▶ [Problem description]: The records below are to be reproduced exactly, and no picture should appear in the copy.

(Scene change detection data)
^^^^^^^^^^^^^^^^

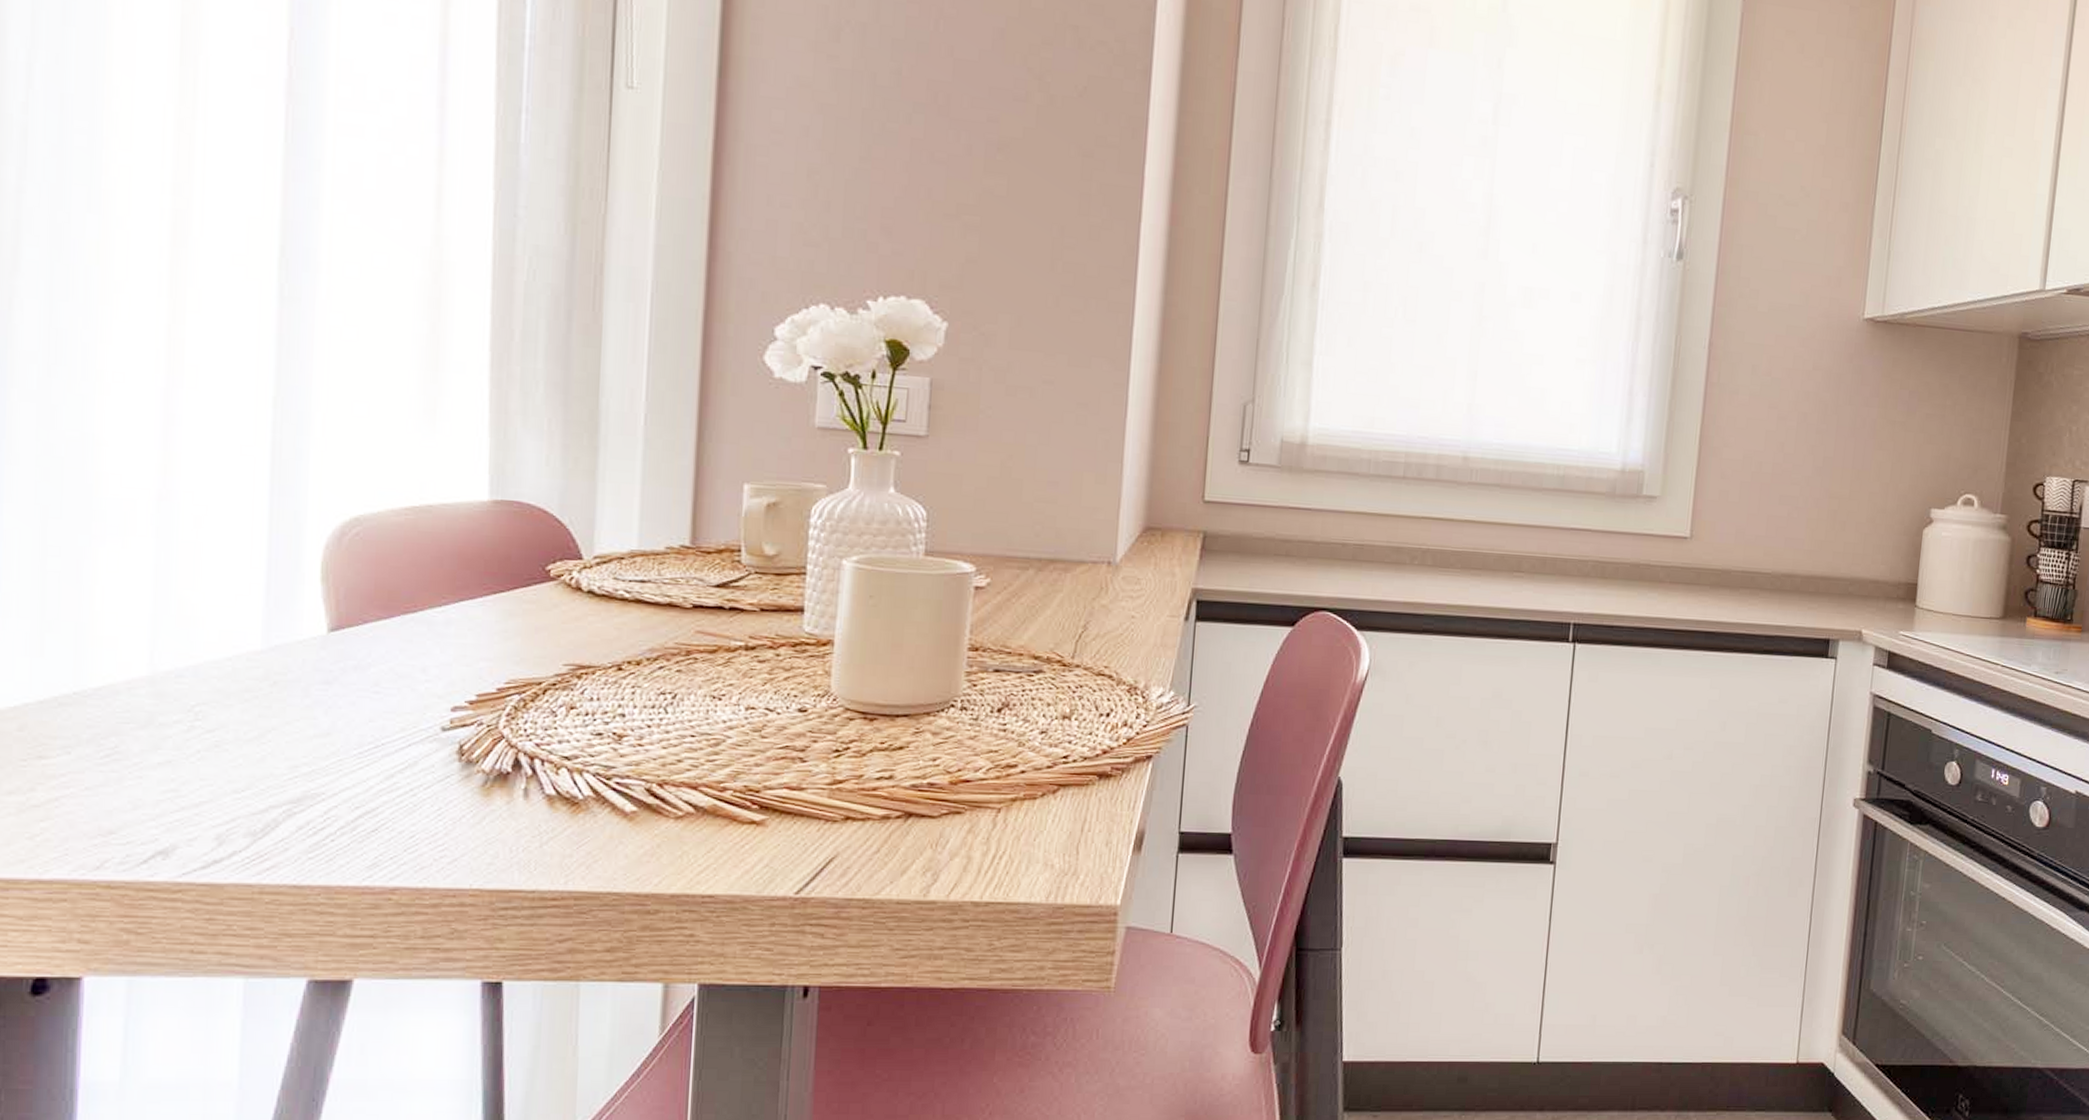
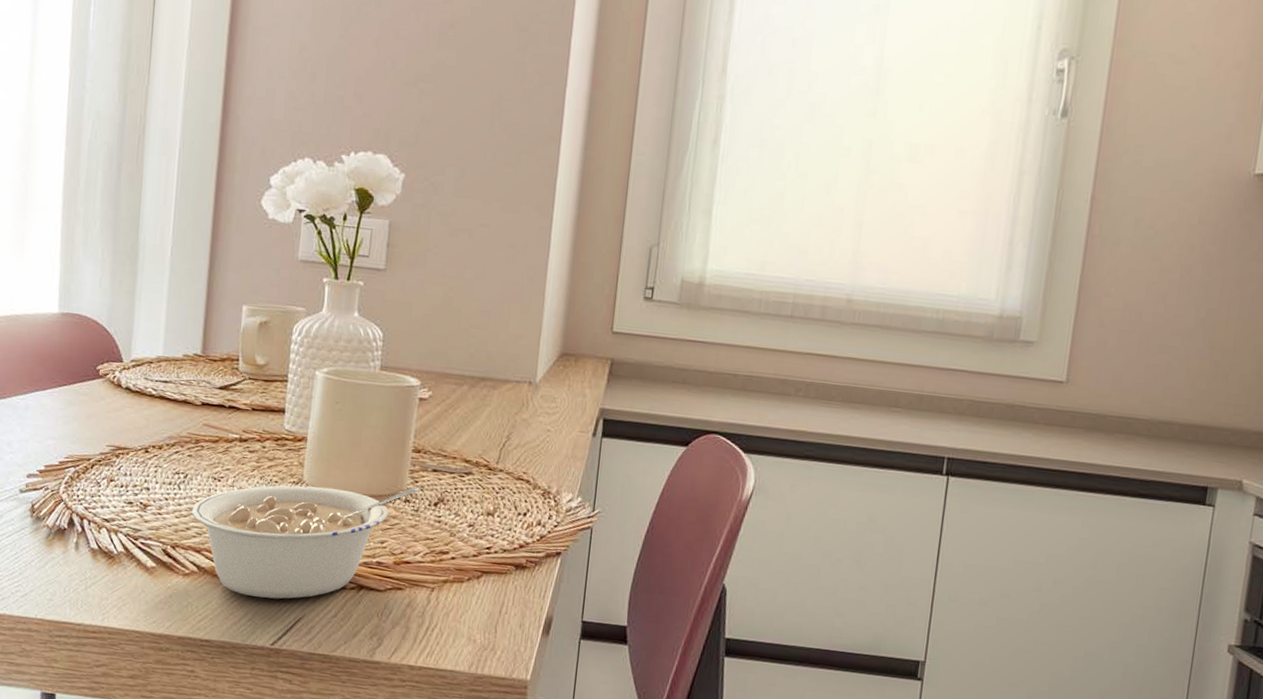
legume: none [683,690,980,838] -> present [191,485,421,599]

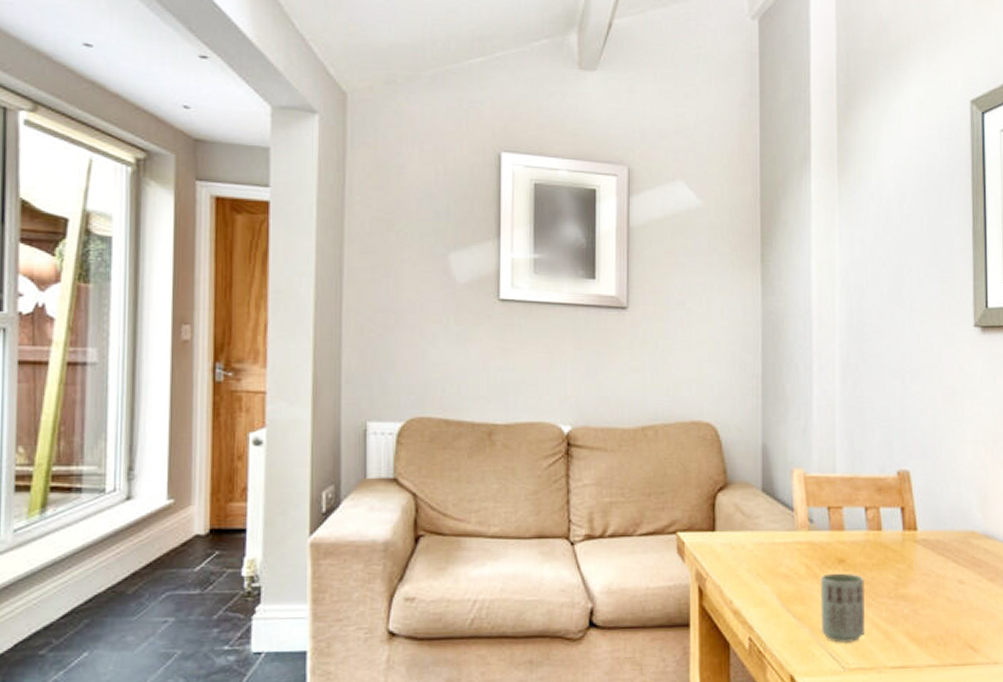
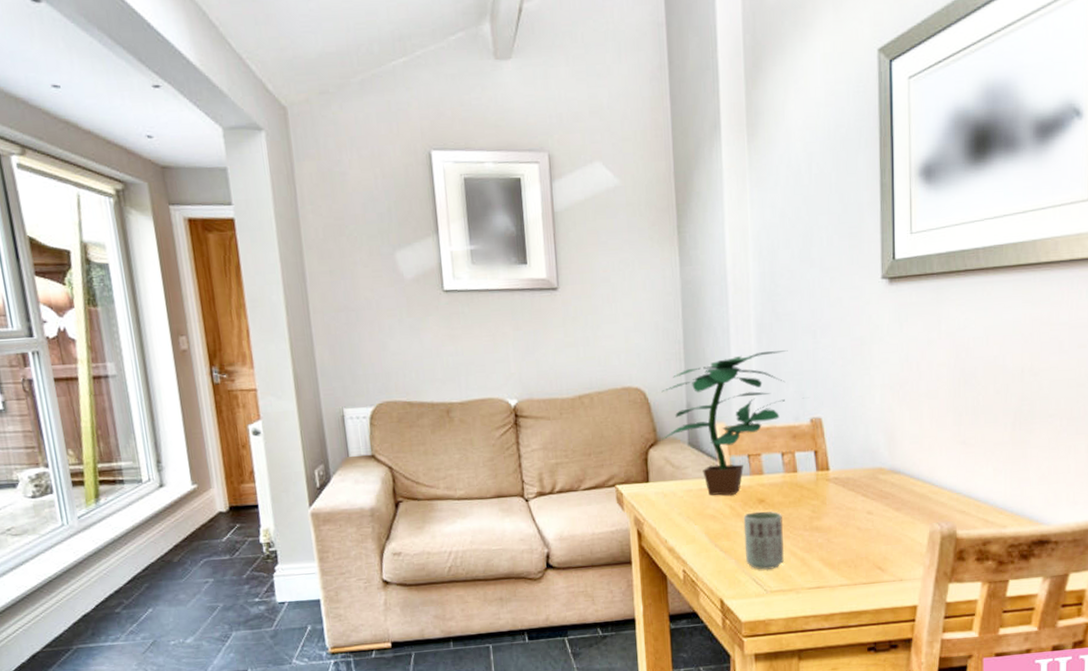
potted plant: none [732,394,891,553] -> present [661,350,804,496]

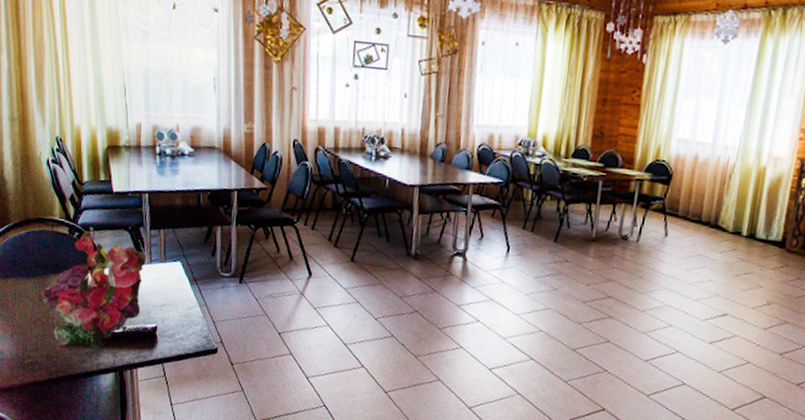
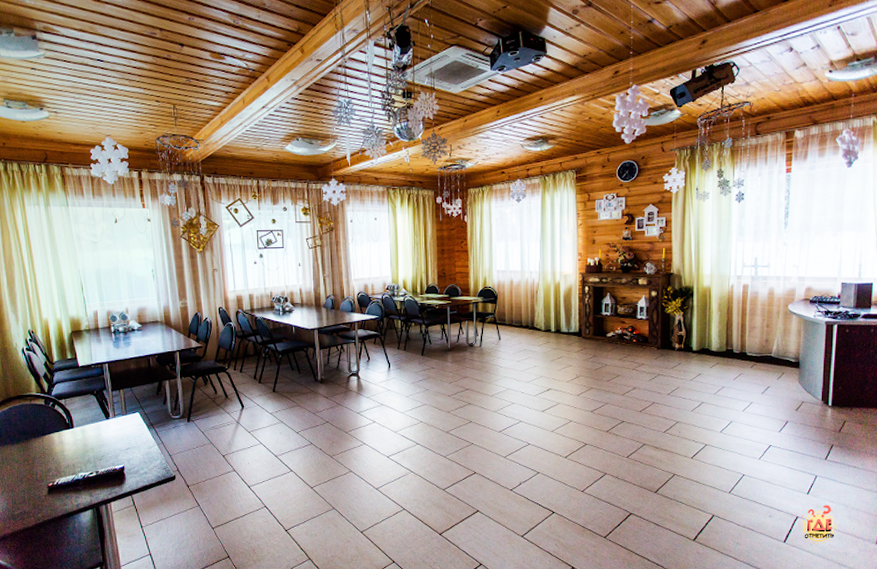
flower: present [38,227,146,350] -> none [22,396,111,494]

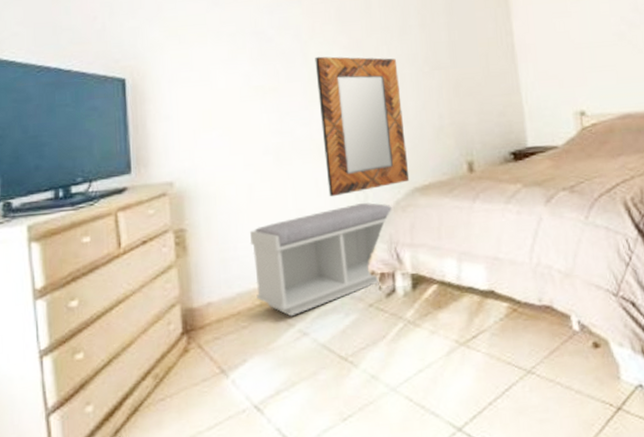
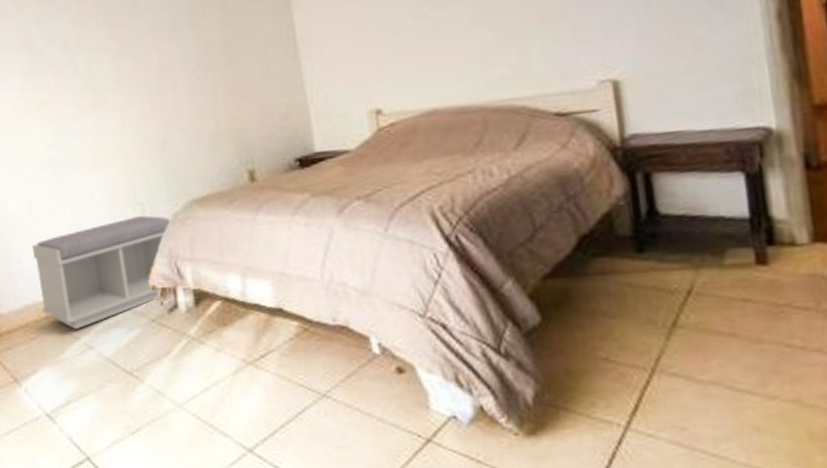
home mirror: present [315,56,410,197] -> none [84,62,187,211]

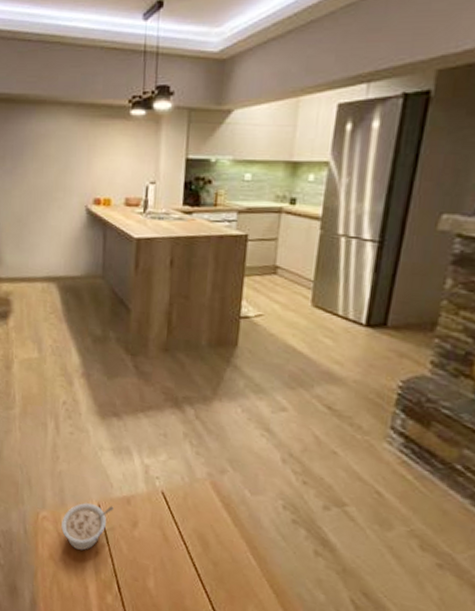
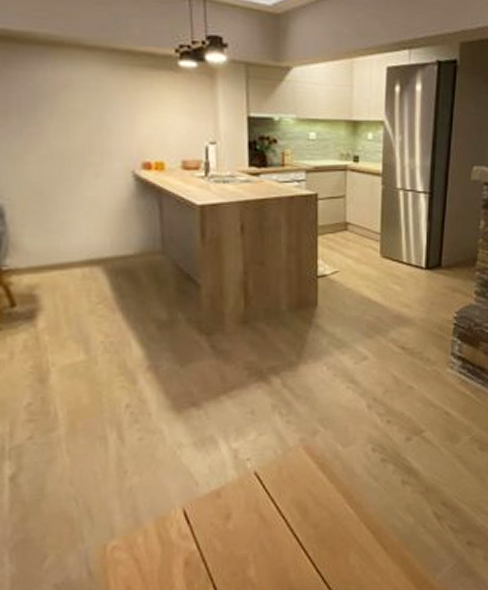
legume: present [61,502,114,551] -> none [138,505,202,569]

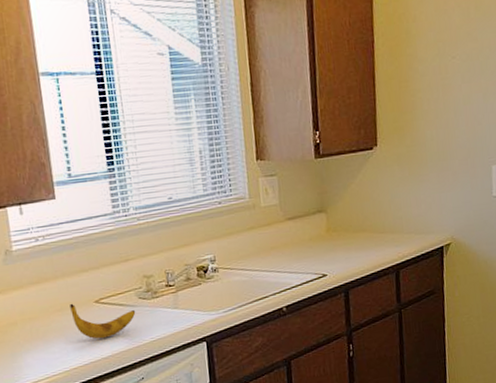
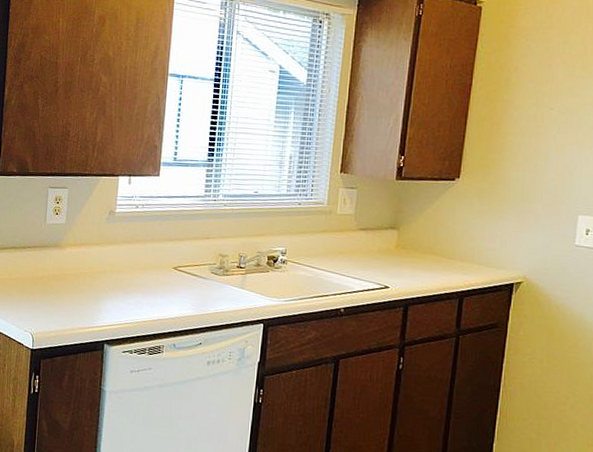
banana: present [70,303,136,340] -> none [151,265,206,301]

^^^^^^^^^^^^^^^^

▶ [Output for this task]:
legume: none [683,690,980,838] -> present [191,485,421,599]

potted plant: none [732,394,891,553] -> present [661,350,804,496]

flower: present [38,227,146,350] -> none [22,396,111,494]

home mirror: present [315,56,410,197] -> none [84,62,187,211]

legume: present [61,502,114,551] -> none [138,505,202,569]

banana: present [70,303,136,340] -> none [151,265,206,301]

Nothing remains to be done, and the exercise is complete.